Lee Daniel Crocker wrote:
Proposed solution: Let's create a standardized file format (probably something XML-ish) for storing the information contained in a wiki. All the text, revisions, meta-data, and so on would be stored in a well-defined format, so that, for example, upgrading the wiki software (from any version to any other--no need to do one at a time!) could be done by exporting the wiki into this format and then importing it into the new installation. The export format would be publishable
It sounds so easy. But would you accept this procedure if it requires that Wikipedia is unavailable or read-only for one hour? for one day? for one week? The conversion time should be a design requirement.

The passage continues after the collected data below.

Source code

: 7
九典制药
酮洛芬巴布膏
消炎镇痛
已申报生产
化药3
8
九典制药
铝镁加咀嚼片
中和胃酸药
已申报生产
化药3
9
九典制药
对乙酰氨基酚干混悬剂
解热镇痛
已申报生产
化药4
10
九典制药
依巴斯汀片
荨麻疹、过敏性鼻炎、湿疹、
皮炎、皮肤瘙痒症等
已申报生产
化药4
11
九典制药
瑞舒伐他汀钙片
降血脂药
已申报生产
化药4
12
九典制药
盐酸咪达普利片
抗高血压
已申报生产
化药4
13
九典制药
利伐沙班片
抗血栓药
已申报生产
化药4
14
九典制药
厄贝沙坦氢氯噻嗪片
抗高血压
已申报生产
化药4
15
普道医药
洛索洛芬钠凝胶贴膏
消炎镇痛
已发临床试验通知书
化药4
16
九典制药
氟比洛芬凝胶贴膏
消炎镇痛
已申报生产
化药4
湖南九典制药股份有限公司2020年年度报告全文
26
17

My experience is that software bandwidth (and sometimes hardware bandwidth) is the limit. The dump will be X bytes big, and the export/import procedures will pump at most Y bytes/second, making the whole procedure take X/Y seconds to complete. If you get acceptable numbers for the Estonian Wikipedia (say, 23 minutes), it will come as a surprise that the English is so many times bigger (say, 3 days). You might also get an error (hardware problem, power outage, whatever) after 75 % of the work is completed, and need to restart it.
XML is very good at making X bigger, and doesn't help increasing Y. Already after a short introduction, everybody calls themselves an expert in designing an XML DTD, but who cares to tweak the performance of the interface procedures? How do you become an expert before having tried this several times?
Quoting myself from [[meta:MediaWiki_architecture]]:
"As of February 2005, the "cur" table of the English Wikipedia holds 3 GB data and 500 MB index (download as 500 MB compressed dump) while the "old" table holds 80 GB data and 3 GB index (download as 29 GB compressed dump)."
Assuming these sizes would be the same for an XML dump (ROTFL) and that export/import could be done at 1 MB/second (optimistic), this is 3500 seconds or about one hour for the "cur" table and 83,000 seconds or close to 24 hours for the "old" table. And this is for the sizes of February 2005, not for May 2005 or July 2008. You do the math.
Not converting the database is the fastest way to cut conversion time. Perhaps you can live with the legacy format? Consider it.